Australia netball player (born 1980)

Laura von Bertouch (/ˈbɜːrtoʊ/ BUR-toh; born 4 December 1980) is a former Australia netball international. Bertouch was a member of the Australia team that won the gold medal at the 2007 World Netball Championships. At club level, Bertouch played for Adelaide Thunderbirds, mainly during the Commonwealth Bank Trophy era. She captained Thunderbirds between 2004 and 2007. Her younger sister, Natalie von Bertouch, is also a former netball player. The two sisters were team mates with both Thunderbirds and Australia.

==Early life, family and education==
Von Bertouch is the daughter of Terry von Bertouch, who during the late 1960s and 1970s played Australian rules football for North Adelaide and Norwood in the South Australian National Football League.
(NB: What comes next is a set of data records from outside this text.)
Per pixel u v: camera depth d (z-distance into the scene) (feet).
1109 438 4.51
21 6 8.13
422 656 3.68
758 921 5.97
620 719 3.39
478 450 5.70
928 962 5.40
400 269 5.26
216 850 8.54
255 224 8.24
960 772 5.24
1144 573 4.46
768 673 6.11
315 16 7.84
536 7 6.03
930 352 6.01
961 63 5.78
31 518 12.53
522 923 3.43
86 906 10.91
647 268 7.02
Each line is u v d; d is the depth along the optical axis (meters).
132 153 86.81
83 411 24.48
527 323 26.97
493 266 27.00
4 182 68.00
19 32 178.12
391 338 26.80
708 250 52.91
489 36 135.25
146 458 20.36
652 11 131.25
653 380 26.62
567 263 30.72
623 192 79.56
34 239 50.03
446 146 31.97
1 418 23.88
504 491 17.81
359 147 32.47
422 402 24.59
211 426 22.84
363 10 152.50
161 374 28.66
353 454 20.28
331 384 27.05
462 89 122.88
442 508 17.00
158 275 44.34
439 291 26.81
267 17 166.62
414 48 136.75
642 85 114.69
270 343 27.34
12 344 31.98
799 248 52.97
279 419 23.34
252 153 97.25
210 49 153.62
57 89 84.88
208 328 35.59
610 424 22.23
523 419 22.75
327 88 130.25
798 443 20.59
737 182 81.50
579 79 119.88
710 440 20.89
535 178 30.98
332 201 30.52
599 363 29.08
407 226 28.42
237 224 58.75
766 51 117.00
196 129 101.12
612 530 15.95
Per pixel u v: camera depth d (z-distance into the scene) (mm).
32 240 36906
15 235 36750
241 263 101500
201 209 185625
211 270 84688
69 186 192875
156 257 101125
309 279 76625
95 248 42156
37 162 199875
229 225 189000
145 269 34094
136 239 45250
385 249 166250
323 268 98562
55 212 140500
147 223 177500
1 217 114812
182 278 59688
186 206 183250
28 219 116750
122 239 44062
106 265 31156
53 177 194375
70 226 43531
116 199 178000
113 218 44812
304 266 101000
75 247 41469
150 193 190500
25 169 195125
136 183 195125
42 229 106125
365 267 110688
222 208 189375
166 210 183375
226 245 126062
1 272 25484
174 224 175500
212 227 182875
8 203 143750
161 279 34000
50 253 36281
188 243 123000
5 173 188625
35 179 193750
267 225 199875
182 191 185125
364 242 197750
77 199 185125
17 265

Her younger sister, Natalie von Bertouch, is also a former Australia netball international. The Bertouch sisters were both educated at Immanuel College. Bertouch is married to the Australian rules footballer, James Gallagher.

==Playing career==
===Contax===
Bertouch and her sister, Natalie von Bertouch, began playing netball aged seven and nine at the Contax Netball Club. In 2000, together with Tracey Neville, the Bertouch sisters were members of the Contax team that won the South Australia Farmers Union League.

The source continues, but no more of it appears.